There are plenty of hymns of conquest, victory, and mighty kings in our Scriptures. Yet, in introducing Jesus to the world, God blesses Him with the words of Isaiah. A prophecy of a faithful servant, one who will bring forth justice, but will not do so with shouting or power, one who, in the words of Isaiah, will be so gentle that not even a single bruised blade of grass will be broken by his presence. A candle’s fire, sputtering and at the end of its life, will not be extinguished by his touch.

John preached of a different kind of fire, one into which Jesus would toss those whom He found to be unworthy. Perhaps, on some level, this is the kind of Jesus – the kind of God – we all really expect. A God who will find us unworthy and punish us accordingly. A savior who will rescue only the truly worthy. That kind of fear has a place. It keeps us from the smug self-righteousness of the Pharisees. Hopefully it subdues in us the urge toward self-serving and self-blind judgementalism.

But there is much more to the promise of the Messiah. When Jesus actually arrives, the holy voice of God uses the words of Isaiah to tell us that Jesus, the bringer of peace and justice, will gently guard the bruised reeds of our hearts and the low, flickering flames of our souls.

Indeed, there is much bruising and much exhaustion among the children of God. It was the case then and it still true now. God knew, and after John had spoken his words of caution and repentance, God spoke to those who chose to stay; and in the proclamation of the arrival of the Son of God there was a word of comfort as well as hope for those who were willing to hear.

God knew, and knows, because God stood there among us at the river Jordan, as God stands with us in baptism. God cares because we are God’s children.

That was the part that John perhaps never fully understood. He objected to Jesus’ baptism because Jesus was the Son of God; and baptism was beneath Jesus because it made Him like us. What John did not understand is that likewise, by entering into the same waters, the same death, transformation, and rebirth as Jesus the Christ, we become like Him. We become, likewise, Children of God.

Of course, that doesn’t mean that everything is now easy or safe for us. Even the most casual study of the life of Christ makes it abundantly clear that being a child of God does not mean a life of privilege and entitlement, luxury and prosperity.

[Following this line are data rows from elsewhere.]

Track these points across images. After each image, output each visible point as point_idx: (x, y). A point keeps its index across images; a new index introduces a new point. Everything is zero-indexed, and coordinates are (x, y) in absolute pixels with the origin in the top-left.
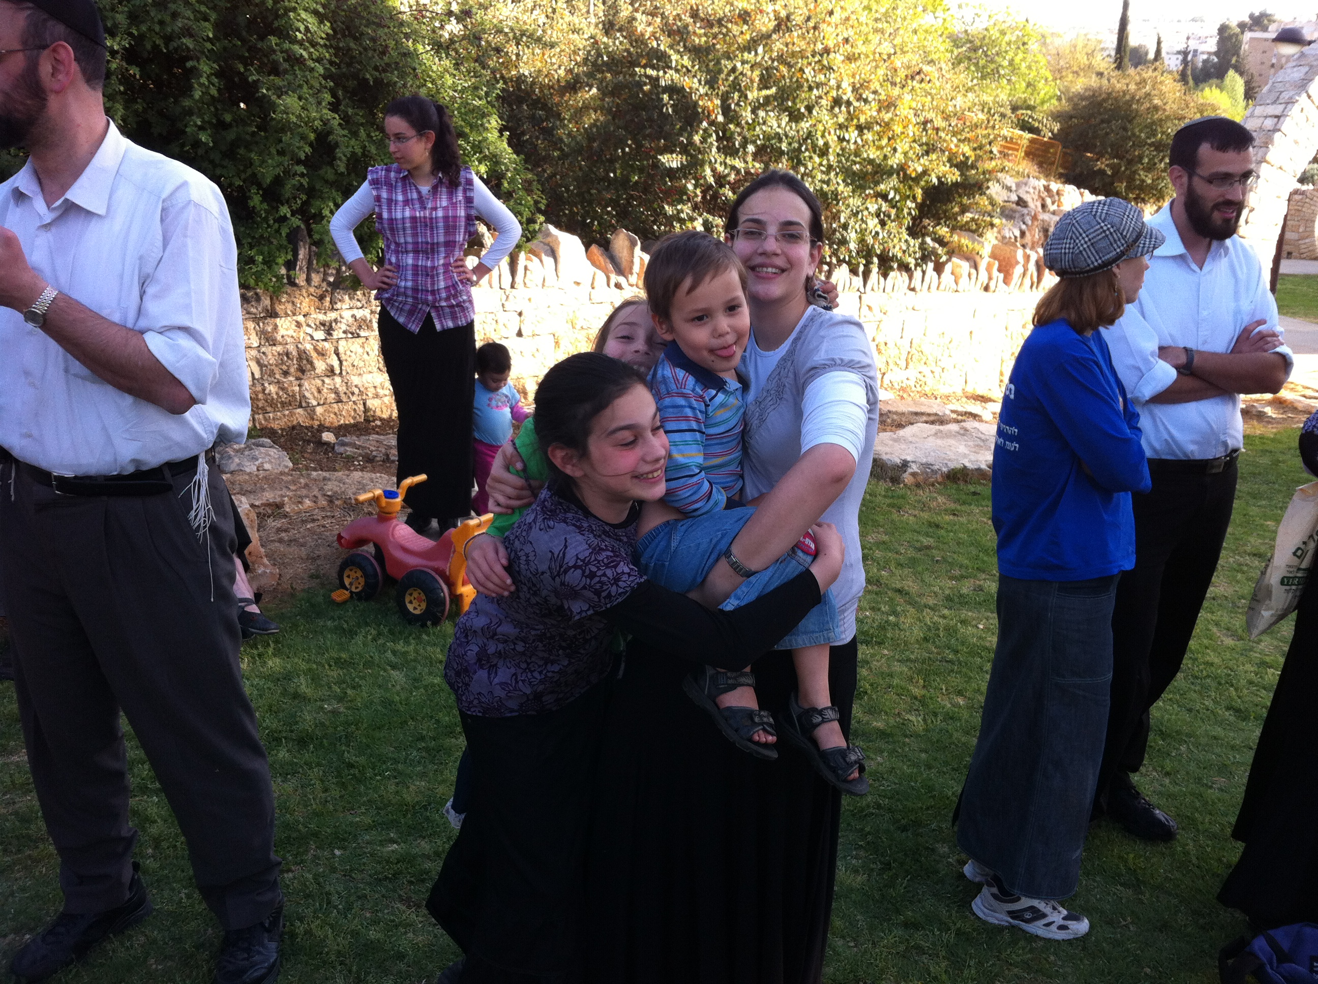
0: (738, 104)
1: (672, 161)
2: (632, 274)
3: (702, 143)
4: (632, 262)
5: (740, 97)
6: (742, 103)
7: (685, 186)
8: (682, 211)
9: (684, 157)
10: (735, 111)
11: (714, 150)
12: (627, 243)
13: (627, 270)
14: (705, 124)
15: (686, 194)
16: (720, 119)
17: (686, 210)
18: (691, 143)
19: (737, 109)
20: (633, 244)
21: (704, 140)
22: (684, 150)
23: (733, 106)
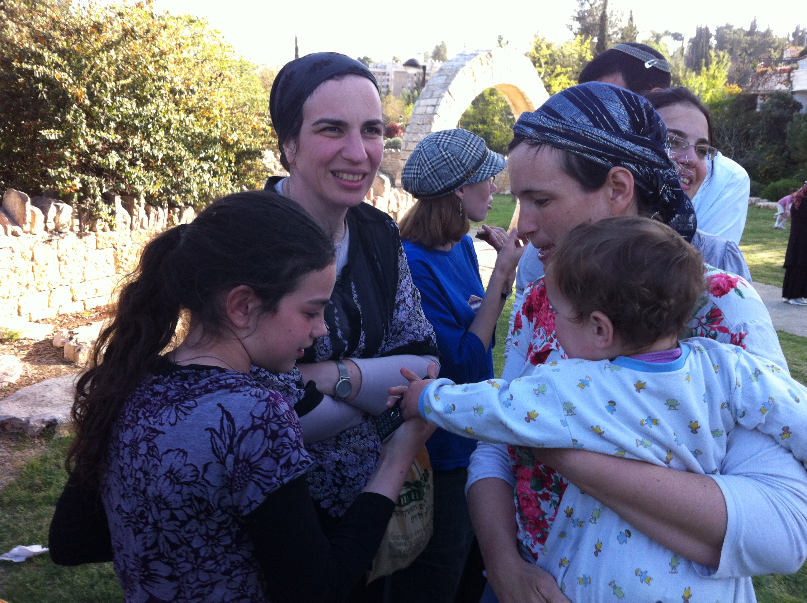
0: (100, 92)
1: (51, 134)
2: (25, 223)
3: (73, 120)
4: (25, 215)
5: (101, 86)
6: (103, 91)
7: (63, 154)
8: (63, 173)
9: (60, 132)
10: (97, 96)
11: (84, 126)
12: (18, 200)
13: (21, 221)
14: (75, 106)
15: (64, 159)
16: (87, 102)
17: (66, 172)
18: (65, 121)
19: (100, 95)
20: (24, 200)
21: (75, 118)
22: (59, 126)
23: (95, 93)
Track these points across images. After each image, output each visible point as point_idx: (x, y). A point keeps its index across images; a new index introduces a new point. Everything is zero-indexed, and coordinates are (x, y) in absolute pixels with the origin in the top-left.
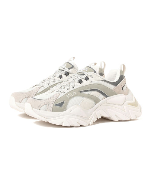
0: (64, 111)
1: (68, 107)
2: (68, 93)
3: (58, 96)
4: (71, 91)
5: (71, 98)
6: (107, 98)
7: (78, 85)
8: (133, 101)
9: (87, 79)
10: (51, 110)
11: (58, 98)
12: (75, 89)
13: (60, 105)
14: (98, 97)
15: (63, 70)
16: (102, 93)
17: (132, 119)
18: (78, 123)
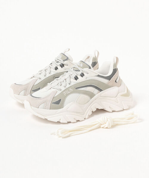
0: (61, 108)
1: (65, 105)
2: (65, 90)
3: (55, 93)
4: (67, 88)
5: (67, 95)
6: (102, 92)
7: (74, 82)
8: (126, 92)
9: (82, 75)
10: (49, 108)
11: (56, 96)
12: (71, 86)
13: (58, 103)
14: (93, 92)
15: (58, 62)
16: (96, 88)
17: (124, 109)
18: (74, 119)
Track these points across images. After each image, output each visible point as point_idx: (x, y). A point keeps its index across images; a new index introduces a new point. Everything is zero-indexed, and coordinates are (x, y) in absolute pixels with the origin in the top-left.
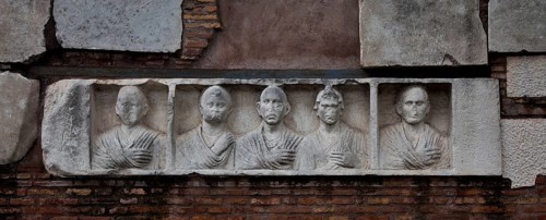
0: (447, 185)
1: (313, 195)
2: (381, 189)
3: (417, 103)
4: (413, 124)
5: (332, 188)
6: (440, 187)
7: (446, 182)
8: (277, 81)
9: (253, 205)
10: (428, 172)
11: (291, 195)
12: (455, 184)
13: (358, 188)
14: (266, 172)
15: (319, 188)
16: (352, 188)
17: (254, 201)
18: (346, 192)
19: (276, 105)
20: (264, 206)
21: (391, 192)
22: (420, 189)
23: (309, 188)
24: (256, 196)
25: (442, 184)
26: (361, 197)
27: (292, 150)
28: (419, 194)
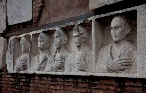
0: (135, 85)
1: (71, 86)
2: (99, 84)
3: (115, 28)
4: (116, 42)
5: (78, 83)
6: (131, 86)
7: (134, 83)
8: (59, 27)
9: (52, 89)
10: (121, 75)
11: (64, 85)
12: (140, 85)
13: (89, 83)
14: (53, 73)
15: (73, 82)
16: (86, 83)
17: (52, 87)
18: (84, 85)
19: (57, 39)
20: (55, 90)
21: (104, 87)
22: (119, 86)
23: (69, 82)
24: (53, 85)
25: (132, 84)
26: (90, 89)
27: (63, 61)
28: (119, 90)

If means difficult and surprising challenges, sometimes even suffering and loss – all, however, in the company of our elder brother in the faith, the firstborn of God’s children who only leads into the places He has gone.

And through it all, if we listen carefully, perhaps, we can hear again the words of Isaiah, spoken with the voice of God and proclaimed over our own baptisms: “These are my children, the ones I love, and I am very pleased with them.”